• **Job**: Copy every line of the listing below word for word.
Exercise inputs below:
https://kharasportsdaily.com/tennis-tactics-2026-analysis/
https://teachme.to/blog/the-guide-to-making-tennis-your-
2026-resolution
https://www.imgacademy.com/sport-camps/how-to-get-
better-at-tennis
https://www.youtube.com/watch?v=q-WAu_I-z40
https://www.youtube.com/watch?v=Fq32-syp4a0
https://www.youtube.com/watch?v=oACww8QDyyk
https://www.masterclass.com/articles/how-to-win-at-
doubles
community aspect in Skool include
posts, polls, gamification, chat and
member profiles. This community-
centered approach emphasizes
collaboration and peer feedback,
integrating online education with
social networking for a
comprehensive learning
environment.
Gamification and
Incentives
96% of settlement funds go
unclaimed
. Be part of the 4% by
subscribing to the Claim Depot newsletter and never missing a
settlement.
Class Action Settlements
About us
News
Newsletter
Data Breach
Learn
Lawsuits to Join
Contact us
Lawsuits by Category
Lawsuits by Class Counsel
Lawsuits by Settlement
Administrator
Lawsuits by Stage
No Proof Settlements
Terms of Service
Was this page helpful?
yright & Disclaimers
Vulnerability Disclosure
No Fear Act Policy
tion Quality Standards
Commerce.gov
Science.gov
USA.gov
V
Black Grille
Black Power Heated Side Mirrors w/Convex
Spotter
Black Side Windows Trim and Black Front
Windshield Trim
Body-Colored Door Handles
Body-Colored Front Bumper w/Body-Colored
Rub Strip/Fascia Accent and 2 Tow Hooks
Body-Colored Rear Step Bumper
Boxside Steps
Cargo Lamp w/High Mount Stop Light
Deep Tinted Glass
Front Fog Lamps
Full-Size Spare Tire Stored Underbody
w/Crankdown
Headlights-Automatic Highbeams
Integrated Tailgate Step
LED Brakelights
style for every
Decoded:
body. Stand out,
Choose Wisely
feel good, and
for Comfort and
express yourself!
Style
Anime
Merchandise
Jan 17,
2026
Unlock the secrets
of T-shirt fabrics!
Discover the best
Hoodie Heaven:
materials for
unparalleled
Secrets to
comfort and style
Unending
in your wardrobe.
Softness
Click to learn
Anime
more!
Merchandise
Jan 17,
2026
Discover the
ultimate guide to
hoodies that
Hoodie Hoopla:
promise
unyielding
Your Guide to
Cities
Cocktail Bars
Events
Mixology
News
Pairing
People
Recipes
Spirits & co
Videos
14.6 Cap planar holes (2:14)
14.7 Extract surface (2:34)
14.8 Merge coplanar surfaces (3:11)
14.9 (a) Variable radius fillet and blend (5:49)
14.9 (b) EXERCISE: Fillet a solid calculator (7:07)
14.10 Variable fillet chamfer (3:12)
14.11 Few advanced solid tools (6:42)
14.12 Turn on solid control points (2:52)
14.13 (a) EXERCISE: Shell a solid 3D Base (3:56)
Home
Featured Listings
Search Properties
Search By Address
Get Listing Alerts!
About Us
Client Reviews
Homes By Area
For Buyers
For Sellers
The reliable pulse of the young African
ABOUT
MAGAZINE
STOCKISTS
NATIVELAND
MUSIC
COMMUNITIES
End of Exercise inputs.
• **Response box**:
https://kharasportsdaily.com/tennis-tactics-2026-analysis/
https://teachme.to/blog/the-guide-to-making-tennis-your-
2026-resolution
https://www.imgacademy.com/sport-camps/how-to-get-
better-at-tennis
https://www.youtube.com/watch?v=q-WAu_I-z40
https://www.youtube.com/watch?v=Fq32-syp4a0
https://www.youtube.com/watch?v=oACww8QDyyk
https://www.masterclass.com/articles/how-to-win-at-
doubles
community aspect in Skool include
posts, polls, gamification, chat and
member profiles. This community-
centered approach emphasizes
collaboration and peer feedback,
integrating online education with
social networking for a
comprehensive learning
environment.
Gamification and
Incentives
96% of settlement funds go
unclaimed
. Be part of the 4% by
subscribing to the Claim Depot newsletter and never missing a
settlement.
Class Action Settlements
About us
News
Newsletter
Data Breach
Learn
Lawsuits to Join
Contact us
Lawsuits by Category
Lawsuits by Class Counsel
Lawsuits by Settlement
Administrator
Lawsuits by Stage
No Proof Settlements
Terms of Service
Was this page helpful?
yright & Disclaimers
Vulnerability Disclosure
No Fear Act Policy
tion Quality Standards
Commerce.gov
Science.gov
USA.gov
V
Black Grille
Black Power Heated Side Mirrors w/Convex
Spotter
Black Side Windows Trim and Black Front
Windshield Trim
Body-Colored Door Handles
Body-Colored Front Bumper w/Body-Colored
Rub Strip/Fascia Accent and 2 Tow Hooks
Body-Colored Rear Step Bumper
Boxside Steps
Cargo Lamp w/High Mount Stop Light
Deep Tinted Glass
Front Fog Lamps
Full-Size Spare Tire Stored Underbody
w/Crankdown
Headlights-Automatic Highbeams
Integrated Tailgate Step
LED Brakelights
style for every
Decoded:
body. Stand out,
Choose Wisely
feel good, and
for Comfort and
express yourself!
Style
Anime
Merchandise
Jan 17,
2026
Unlock the secrets
of T-shirt fabrics!
Discover the best
Hoodie Heaven:
materials for
unparalleled
Secrets to
comfort and style
Unending
in your wardrobe.
Softness
Click to learn
Anime
more!
Merchandise
Jan 17,
2026
Discover the
ultimate guide to
hoodies that
Hoodie Hoopla:
promise
unyielding
Your Guide to
Cities
Cocktail Bars
Events
Mixology
News
Pairing
People
Recipes
Spirits & co
Videos
14.6 Cap planar holes (2:14)
14.7 Extract surface (2:34)
14.8 Merge coplanar surfaces (3:11)
14.9 (a) Variable radius fillet and blend (5:49)
14.9 (b) EXERCISE: Fillet a solid calculator (7:07)
14.10 Variable fillet chamfer (3:12)
14.11 Few advanced solid tools (6:42)
14.12 Turn on solid control points (2:52)
14.13 (a) EXERCISE: Shell a solid 3D Base (3:56)
Home
Featured Listings
Search Properties
Search By Address
Get Listing Alerts!
About Us
Client Reviews
Homes By Area
For Buyers
For Sellers
The reliable pulse of the young African
ABOUT
MAGAZINE
STOCKISTS
NATIVELAND
MUSIC
COMMUNITIES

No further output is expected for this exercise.